» **EXERCISE**
Instruction for the entries that follow: retype exactly the lines from the line with "en to help connect, express and celebrate." to the line with "We’re experts in", both included, and omit all others.
**** SOURCE DATA ****
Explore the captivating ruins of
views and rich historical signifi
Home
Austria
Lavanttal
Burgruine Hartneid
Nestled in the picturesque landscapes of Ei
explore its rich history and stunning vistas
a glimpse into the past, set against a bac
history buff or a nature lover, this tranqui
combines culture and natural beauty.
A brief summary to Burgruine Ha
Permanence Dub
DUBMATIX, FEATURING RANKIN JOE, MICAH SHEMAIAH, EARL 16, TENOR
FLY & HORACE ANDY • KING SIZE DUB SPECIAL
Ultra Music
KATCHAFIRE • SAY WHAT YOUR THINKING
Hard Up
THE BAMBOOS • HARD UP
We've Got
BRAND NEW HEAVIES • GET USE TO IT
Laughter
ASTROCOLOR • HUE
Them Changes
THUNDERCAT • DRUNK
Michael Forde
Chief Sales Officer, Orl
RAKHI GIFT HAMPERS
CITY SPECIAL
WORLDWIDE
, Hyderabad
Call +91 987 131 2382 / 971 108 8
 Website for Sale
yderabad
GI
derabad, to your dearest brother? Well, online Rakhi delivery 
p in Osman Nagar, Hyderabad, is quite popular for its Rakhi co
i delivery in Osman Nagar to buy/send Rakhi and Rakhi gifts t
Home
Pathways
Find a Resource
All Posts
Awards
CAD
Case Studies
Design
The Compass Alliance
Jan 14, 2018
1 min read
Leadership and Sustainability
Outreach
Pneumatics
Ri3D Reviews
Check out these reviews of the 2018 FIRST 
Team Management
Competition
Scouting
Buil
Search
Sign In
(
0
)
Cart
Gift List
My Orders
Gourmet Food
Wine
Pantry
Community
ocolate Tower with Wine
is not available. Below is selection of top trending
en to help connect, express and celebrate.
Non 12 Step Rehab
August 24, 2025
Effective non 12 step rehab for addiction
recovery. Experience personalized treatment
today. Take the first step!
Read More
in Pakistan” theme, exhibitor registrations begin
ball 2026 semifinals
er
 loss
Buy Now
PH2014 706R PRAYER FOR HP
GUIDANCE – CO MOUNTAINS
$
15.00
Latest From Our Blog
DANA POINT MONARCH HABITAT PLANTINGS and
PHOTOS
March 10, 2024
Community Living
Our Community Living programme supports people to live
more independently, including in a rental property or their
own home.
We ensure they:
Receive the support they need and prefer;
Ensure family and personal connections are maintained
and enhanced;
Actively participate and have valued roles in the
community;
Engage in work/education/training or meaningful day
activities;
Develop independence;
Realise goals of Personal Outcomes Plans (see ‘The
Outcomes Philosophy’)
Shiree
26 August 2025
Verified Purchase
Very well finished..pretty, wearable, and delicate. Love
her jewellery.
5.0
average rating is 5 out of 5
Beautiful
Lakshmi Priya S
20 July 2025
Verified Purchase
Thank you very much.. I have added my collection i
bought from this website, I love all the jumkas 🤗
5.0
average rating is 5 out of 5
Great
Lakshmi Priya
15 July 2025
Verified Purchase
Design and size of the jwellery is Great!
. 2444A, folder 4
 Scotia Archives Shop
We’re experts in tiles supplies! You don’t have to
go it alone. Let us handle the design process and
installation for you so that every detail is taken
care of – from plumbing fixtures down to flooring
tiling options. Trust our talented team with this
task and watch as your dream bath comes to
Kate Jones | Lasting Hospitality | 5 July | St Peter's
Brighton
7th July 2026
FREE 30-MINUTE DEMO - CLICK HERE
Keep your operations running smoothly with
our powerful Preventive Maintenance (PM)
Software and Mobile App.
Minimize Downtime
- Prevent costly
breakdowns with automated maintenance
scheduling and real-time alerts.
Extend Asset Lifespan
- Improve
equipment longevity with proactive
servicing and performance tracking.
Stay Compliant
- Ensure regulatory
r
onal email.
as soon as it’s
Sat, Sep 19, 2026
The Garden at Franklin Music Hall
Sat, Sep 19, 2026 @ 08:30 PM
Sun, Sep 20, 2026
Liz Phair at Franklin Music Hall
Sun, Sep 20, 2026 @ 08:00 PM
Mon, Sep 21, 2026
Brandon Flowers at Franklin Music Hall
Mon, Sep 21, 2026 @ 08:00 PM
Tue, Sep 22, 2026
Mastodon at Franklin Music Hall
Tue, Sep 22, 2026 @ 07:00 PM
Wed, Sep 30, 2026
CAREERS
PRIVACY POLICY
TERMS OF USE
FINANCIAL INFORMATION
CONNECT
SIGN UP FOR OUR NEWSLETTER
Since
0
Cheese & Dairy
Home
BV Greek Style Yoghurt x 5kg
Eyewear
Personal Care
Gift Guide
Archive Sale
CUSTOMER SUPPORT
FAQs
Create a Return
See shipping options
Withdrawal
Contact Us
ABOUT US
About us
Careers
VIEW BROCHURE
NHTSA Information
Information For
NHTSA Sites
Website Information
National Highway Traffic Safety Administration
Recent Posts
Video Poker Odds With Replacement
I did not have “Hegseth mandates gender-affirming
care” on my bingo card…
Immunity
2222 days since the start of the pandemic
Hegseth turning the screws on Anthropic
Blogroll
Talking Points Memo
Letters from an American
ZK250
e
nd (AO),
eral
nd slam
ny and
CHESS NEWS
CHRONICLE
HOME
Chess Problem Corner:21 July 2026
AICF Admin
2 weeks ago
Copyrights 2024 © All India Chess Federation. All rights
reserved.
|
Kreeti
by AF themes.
****
» **YOUR SOLUTION**
en to help connect, express and celebrate.
Non 12 Step Rehab
August 24, 2025
Effective non 12 step rehab for addiction
recovery. Experience personalized treatment
today. Take the first step!
Read More
in Pakistan” theme, exhibitor registrations begin
ball 2026 semifinals
er
 loss
Buy Now
PH2014 706R PRAYER FOR HP
GUIDANCE – CO MOUNTAINS
$
15.00
Latest From Our Blog
DANA POINT MONARCH HABITAT PLANTINGS and
PHOTOS
March 10, 2024
Community Living
Our Community Living programme supports people to live
more independently, including in a rental property or their
own home.
We ensure they:
Receive the support they need and prefer;
Ensure family and personal connections are maintained
and enhanced;
Actively participate and have valued roles in the
community;
Engage in work/education/training or meaningful day
activities;
Develop independence;
Realise goals of Personal Outcomes Plans (see ‘The
Outcomes Philosophy’)
Shiree
26 August 2025
Verified Purchase
Very well finished..pretty, wearable, and delicate. Love
her jewellery.
5.0
average rating is 5 out of 5
Beautiful
Lakshmi Priya S
20 July 2025
Verified Purchase
Thank you very much.. I have added my collection i
bought from this website, I love all the jumkas 🤗
5.0
average rating is 5 out of 5
Great
Lakshmi Priya
15 July 2025
Verified Purchase
Design and size of the jwellery is Great!
. 2444A, folder 4
 Scotia Archives Shop
We’re experts in tiles supplies! You don’t have to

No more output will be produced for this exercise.